-- Opening Marker --
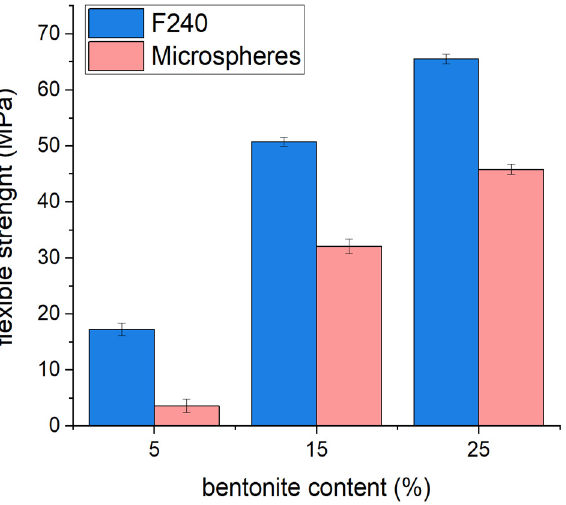
Figure 11. Flexible strength of ceramics produced with electrocorundum F240 of hollow alumina microspheres as fillers vs. bentonite binder content in them. Direct casting, sintering at 1300 °C.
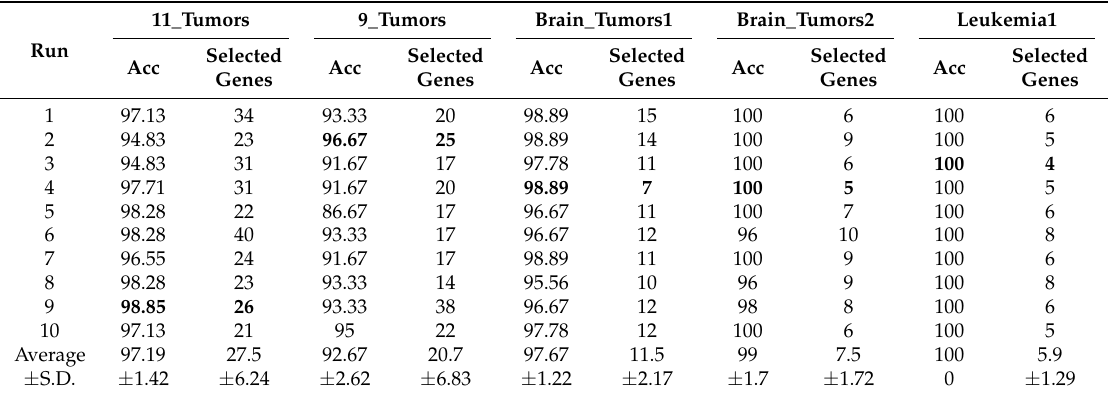
Table 3. Experimental results for each run using multiobjective binary differential evolution (MOBDE) on 11_Tumors, 9_Tumors, Brain_Tumors1, Brain_Tumors2 and Leukemia1.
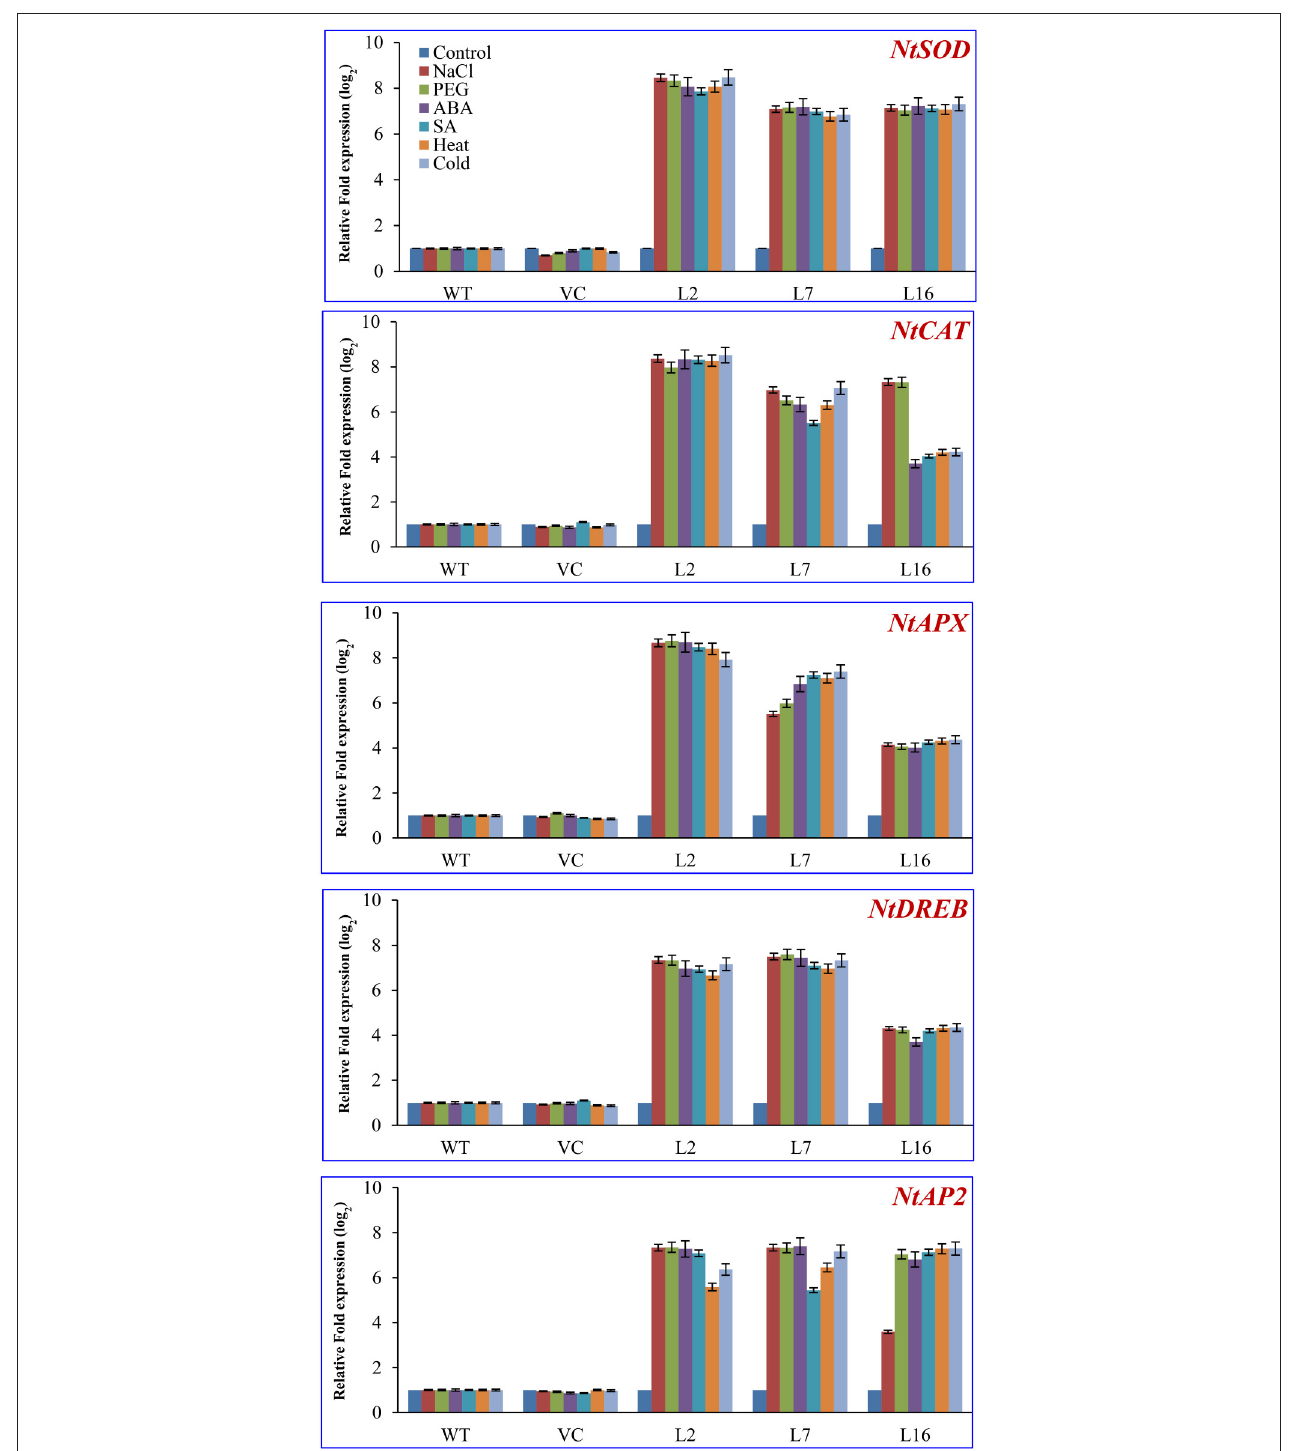
FIGURE 7 | Transcript expression analysis of host stress responsive genes. Comparative transcript expression profile of antioxidant and transcription factor genes of the host plant ( NtSOD , NtAPX , NtCAT , NtDREB , and NtAP2 ) under different stress conditions. The fold expression values obtained in WT (control or stress) were taken as one, relative expression change was calculated for VC and transgenic lines, and presented as relative fold expression (in log 2 ). The housekeeping gene β -tubulin was used as a reference.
-- Closing Marker --
◆ Task to carry out:
The answer must be the listing above, restated word for word, with no images in it.

◆ Your response:
Figure 11. Flexible strength of ceramics produced with electrocorundum F240 of hollow alumina microspheres as fillers vs. bentonite binder content in them. Direct casting, sintering at 1300 °C.
Table 3. Experimental results for each run using multiobjective binary differential evolution (MOBDE) on 11_Tumors, 9_Tumors, Brain_Tumors1, Brain_Tumors2 and Leukemia1.
FIGURE 7 | Transcript expression analysis of host stress responsive genes. Comparative transcript expression profile of antioxidant and transcription factor genes of the host plant ( NtSOD , NtAPX , NtCAT , NtDREB , and NtAP2 ) under different stress conditions. The fold expression values obtained in WT (control or stress) were taken as one, relative expression change was calculated for VC and transgenic lines, and presented as relative fold expression (in log 2 ). The housekeeping gene β -tubulin was used as a reference.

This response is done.